In fact the International consensus on fundamental principles of education and practice within chiropractic – The ACC Chiropractic Paradigm of 1996 (adopted by the World Federation of Chiropractic, The American Chiropractor’s Association, The Foundation for Chiropractic Education and Research, The Association of Chiropractic Colleges, The Council on Chiropractic Education, The International Chiropractors Association, National Board of chiropractic Examiners and others…) states the following: “Chiropractic care is a healthcare discipline that emphasises the inherent recuperative power of the body to heal itself without the use of drugs or surgery” and that “The purpose of chiropractic care is to optimise health”. The ACC Chiropractic Paradigm 1996, Association of Chiropractic Colleges, Bethesda, Maryland.
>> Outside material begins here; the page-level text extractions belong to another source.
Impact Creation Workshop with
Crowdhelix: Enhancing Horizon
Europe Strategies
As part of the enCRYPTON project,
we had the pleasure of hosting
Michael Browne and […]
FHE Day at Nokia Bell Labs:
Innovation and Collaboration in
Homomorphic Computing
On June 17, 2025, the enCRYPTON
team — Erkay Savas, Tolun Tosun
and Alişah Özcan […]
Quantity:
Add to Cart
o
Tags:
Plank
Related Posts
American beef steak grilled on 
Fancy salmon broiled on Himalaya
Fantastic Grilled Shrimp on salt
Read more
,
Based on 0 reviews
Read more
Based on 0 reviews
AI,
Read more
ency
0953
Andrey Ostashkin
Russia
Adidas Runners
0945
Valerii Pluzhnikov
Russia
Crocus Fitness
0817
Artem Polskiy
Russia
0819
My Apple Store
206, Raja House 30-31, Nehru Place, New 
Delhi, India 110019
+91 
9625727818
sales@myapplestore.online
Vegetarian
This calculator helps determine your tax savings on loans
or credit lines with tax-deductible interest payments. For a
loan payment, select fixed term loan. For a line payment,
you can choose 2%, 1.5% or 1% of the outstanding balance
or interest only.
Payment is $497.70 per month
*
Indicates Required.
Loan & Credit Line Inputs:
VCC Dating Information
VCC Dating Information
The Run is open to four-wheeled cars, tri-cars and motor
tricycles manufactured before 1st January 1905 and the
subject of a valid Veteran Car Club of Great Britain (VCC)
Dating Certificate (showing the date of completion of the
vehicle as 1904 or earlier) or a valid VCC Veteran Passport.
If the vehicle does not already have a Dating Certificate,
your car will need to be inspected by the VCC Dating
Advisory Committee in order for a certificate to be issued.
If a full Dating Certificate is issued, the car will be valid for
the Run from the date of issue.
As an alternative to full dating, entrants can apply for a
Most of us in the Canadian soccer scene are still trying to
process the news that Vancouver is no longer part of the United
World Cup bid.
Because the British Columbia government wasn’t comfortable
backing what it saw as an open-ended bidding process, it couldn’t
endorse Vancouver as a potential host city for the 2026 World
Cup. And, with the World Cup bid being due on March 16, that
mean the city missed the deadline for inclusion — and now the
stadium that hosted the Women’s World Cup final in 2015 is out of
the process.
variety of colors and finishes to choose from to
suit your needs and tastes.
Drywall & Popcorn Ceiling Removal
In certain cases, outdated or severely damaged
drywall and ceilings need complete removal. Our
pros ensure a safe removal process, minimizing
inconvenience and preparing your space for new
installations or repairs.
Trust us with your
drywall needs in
It further states that: “Chiropractic is concerned with the preservation and restoration of health, and focuses particular attention on the subluxation” and that: “A subluxation is a complex of functional and/or structural and/or pathological articular changes that compromise neural integrity and may influence organ system function and general health.” This objective has been identified with chiropractic since its inception.
More recently, the World Health Organisation has issued guidelines on basic training and safety in chiropractic, which state:
“Chiropractic is a health care profession concerned with the diagnosis, treatment and prevention of disorders of the neuromusculoskeletal system and the effects of these disorders on general health. There is an emphasis on manual techniques, including joint adjustment and/or manipulation, with a particular focus on the subluxation…
“The concepts and principles that distinguish and differentiate the philosophy of chiropractic from other health care professions are of major significance to most chiropractors and strongly influence their attitude and approach towards health care…
“A majority of practitioners within the profession would maintain that the philosophy of chiropractic includes, but is not limited to, concepts of holism, vitalism, naturalism, conservatism, humanism and ethics…
“The relationship between structure especially the spine and musculoskeletal system, and function, especially as coordinated by the nervous system, is central to chiropractic and its approach to the restoration and preservation of health…
“It is hypothesised that significant neurophysiological consequences may occur as a result of mechanical spinal functional disturbances, described by chiropractors as subluxation and the vertebral subluxation complex.” World Health Organisation, WHO Guidelines on basic training and safety in chiropractic, 2005. ISBN 92 4 159371 7
And from Gatterman: “Research has clearly demonstrated that pathologic changes of the spinal column, which we call the subluxation complex, may exist without symptoms… In summary, it is clearly inappropriate to equate the subluxation complex with low back pain… Moreover, it is important to understand that treatment of the subluxation complex does not end merely because back pain resolves.” Gatterman M.I., Foundations of Chiropractic, Subluxation, 2nd Ed. 2005, Ch. 9, pp. 201-202.
The above statements do support the contentions that the subluxation complex is a particular focus of holistic chiropractic care, and that the subluxation complex can exist without symptoms, meaning that pain cannot be used as the sole rationale for care. And, also, that it is inappropriate to equate subluxation complex with low back pain, and that it is important to understand that treatment of subluxation complex does not end merely because back pain resolves.
These statements taken from the scientific literature, international chiropractic professional consensus and guidelines, do not support the contention that the purpose of chiropractic is to provide manual analgesia, in fact, based on these statements, it would be illogical, unethical and unscientific to describe chiropractic as such, and therefore illogical, unscientific and unethical to persecute colleagues who endorse and adhere to them.